▸ TASK GOAL
In the records from the start through the line holding "подразбиране.", inclusive, swap "В корзину" for "Купить" and write those lines out again with nothing else changed.

(Dataset items)

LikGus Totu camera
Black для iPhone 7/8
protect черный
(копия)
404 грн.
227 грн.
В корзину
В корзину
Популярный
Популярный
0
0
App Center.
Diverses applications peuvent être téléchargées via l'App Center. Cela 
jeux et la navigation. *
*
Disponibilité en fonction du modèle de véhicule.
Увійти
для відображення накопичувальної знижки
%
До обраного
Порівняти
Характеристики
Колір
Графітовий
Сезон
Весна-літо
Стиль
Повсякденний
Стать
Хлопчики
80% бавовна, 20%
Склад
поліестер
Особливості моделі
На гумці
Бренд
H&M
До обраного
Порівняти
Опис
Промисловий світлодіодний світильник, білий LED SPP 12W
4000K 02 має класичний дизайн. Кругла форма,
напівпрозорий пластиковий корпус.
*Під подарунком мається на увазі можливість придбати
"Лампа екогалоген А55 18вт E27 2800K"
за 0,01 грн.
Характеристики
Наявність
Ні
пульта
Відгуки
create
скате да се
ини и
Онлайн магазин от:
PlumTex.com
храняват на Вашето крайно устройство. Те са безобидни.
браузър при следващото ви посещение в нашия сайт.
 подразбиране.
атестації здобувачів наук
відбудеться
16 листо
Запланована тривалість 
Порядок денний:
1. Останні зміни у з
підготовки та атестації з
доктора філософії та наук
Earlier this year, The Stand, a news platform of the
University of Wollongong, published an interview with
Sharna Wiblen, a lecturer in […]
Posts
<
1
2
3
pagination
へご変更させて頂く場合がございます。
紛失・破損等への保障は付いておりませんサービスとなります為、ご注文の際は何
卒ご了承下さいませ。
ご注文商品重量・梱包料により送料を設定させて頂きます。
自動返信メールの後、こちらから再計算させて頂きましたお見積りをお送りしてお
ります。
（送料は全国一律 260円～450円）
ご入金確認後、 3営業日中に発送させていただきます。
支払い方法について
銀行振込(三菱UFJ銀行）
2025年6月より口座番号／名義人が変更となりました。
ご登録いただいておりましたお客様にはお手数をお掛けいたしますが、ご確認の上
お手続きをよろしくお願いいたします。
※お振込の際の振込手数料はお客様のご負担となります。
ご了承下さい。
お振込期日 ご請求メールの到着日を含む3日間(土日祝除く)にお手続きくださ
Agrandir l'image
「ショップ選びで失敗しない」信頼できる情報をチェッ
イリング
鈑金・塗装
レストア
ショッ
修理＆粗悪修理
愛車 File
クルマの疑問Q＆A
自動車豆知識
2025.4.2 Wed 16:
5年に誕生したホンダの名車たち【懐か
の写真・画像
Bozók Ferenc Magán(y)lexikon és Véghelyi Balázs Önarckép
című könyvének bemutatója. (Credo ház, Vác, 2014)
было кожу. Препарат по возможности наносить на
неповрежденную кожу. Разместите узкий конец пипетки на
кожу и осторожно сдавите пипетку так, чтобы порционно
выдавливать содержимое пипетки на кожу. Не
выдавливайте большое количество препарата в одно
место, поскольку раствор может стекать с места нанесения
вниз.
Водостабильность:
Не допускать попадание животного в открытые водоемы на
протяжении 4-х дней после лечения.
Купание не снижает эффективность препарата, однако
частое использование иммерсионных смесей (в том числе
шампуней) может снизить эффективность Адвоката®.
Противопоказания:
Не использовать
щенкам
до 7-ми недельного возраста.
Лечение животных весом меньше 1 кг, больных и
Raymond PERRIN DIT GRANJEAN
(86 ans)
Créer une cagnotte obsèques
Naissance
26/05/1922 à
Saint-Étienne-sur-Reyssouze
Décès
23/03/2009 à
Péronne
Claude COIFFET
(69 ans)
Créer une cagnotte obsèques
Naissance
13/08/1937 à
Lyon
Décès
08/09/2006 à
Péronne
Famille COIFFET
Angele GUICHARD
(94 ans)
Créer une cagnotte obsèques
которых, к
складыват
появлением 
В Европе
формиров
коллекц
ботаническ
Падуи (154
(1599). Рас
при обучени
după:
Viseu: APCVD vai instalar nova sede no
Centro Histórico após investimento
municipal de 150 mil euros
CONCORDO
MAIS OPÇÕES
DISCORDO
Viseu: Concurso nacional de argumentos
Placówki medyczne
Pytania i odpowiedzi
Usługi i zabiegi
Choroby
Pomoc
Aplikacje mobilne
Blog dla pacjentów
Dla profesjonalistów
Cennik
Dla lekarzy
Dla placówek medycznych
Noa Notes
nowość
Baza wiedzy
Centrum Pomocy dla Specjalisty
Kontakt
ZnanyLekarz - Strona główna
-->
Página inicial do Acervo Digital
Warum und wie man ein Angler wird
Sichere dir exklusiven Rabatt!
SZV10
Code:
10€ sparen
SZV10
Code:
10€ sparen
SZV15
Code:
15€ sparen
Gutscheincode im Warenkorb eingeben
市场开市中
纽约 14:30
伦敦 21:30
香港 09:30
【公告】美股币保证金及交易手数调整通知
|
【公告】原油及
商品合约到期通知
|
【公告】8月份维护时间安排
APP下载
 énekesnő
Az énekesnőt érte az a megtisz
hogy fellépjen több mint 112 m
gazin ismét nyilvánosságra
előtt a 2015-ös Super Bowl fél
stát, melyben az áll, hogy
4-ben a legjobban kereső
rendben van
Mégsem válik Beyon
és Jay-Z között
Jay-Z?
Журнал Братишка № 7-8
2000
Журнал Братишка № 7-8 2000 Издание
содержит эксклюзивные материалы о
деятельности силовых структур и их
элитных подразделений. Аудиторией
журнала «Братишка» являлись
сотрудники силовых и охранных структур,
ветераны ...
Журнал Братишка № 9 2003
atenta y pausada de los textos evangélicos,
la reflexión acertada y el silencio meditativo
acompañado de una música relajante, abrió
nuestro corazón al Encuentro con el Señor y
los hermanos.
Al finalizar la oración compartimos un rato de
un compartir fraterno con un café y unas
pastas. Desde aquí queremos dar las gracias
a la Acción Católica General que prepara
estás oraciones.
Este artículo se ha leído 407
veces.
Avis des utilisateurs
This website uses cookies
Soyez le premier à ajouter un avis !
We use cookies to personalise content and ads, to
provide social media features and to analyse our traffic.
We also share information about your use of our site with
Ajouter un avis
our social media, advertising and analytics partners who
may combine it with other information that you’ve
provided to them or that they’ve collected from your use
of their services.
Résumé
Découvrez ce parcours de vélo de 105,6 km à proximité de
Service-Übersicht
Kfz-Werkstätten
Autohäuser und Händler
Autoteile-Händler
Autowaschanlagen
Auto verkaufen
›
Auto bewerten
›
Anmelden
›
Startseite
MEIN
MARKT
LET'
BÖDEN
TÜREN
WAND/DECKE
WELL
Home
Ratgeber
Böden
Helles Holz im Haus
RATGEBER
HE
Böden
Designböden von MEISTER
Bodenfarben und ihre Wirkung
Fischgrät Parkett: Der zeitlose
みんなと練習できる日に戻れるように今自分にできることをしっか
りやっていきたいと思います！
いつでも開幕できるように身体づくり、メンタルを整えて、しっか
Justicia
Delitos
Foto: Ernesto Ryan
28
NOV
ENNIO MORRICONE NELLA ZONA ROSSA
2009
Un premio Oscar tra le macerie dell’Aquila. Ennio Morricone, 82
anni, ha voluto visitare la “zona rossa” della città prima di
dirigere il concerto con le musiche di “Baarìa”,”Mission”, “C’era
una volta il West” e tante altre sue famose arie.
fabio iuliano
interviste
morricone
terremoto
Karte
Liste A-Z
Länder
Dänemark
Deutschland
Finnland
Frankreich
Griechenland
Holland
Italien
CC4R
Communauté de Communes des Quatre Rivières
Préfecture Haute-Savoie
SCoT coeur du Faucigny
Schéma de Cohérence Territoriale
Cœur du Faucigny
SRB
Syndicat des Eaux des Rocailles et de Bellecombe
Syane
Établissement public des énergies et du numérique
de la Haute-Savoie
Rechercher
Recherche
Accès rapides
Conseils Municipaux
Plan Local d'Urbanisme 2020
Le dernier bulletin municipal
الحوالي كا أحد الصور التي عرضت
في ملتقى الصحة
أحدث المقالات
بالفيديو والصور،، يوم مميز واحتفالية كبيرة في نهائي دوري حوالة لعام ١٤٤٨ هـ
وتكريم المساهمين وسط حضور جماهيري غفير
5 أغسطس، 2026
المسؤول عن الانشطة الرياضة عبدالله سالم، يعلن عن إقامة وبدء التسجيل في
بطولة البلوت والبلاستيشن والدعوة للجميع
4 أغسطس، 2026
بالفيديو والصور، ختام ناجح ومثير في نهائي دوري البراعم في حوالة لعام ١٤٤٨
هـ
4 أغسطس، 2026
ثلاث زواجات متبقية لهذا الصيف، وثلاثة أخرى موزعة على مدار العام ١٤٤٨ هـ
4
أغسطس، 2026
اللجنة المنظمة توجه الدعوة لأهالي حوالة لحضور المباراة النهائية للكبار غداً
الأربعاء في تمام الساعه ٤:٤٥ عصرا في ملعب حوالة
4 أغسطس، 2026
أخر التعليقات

▸ EXERCISE SOLUTION
LikGus Totu camera
Black для iPhone 7/8
protect черный
(копия)
404 грн.
227 грн.
Купить
Купить
Популярный
Популярный
0
0
App Center.
Diverses applications peuvent être téléchargées via l'App Center. Cela 
jeux et la navigation. *
*
Disponibilité en fonction du modèle de véhicule.
Увійти
для відображення накопичувальної знижки
%
До обраного
Порівняти
Характеристики
Колір
Графітовий
Сезон
Весна-літо
Стиль
Повсякденний
Стать
Хлопчики
80% бавовна, 20%
Склад
поліестер
Особливості моделі
На гумці
Бренд
H&M
До обраного
Порівняти
Опис
Промисловий світлодіодний світильник, білий LED SPP 12W
4000K 02 має класичний дизайн. Кругла форма,
напівпрозорий пластиковий корпус.
*Під подарунком мається на увазі можливість придбати
"Лампа екогалоген А55 18вт E27 2800K"
за 0,01 грн.
Характеристики
Наявність
Ні
пульта
Відгуки
create
скате да се
ини и
Онлайн магазин от:
PlumTex.com
храняват на Вашето крайно устройство. Те са безобидни.
браузър при следващото ви посещение в нашия сайт.
 подразбиране.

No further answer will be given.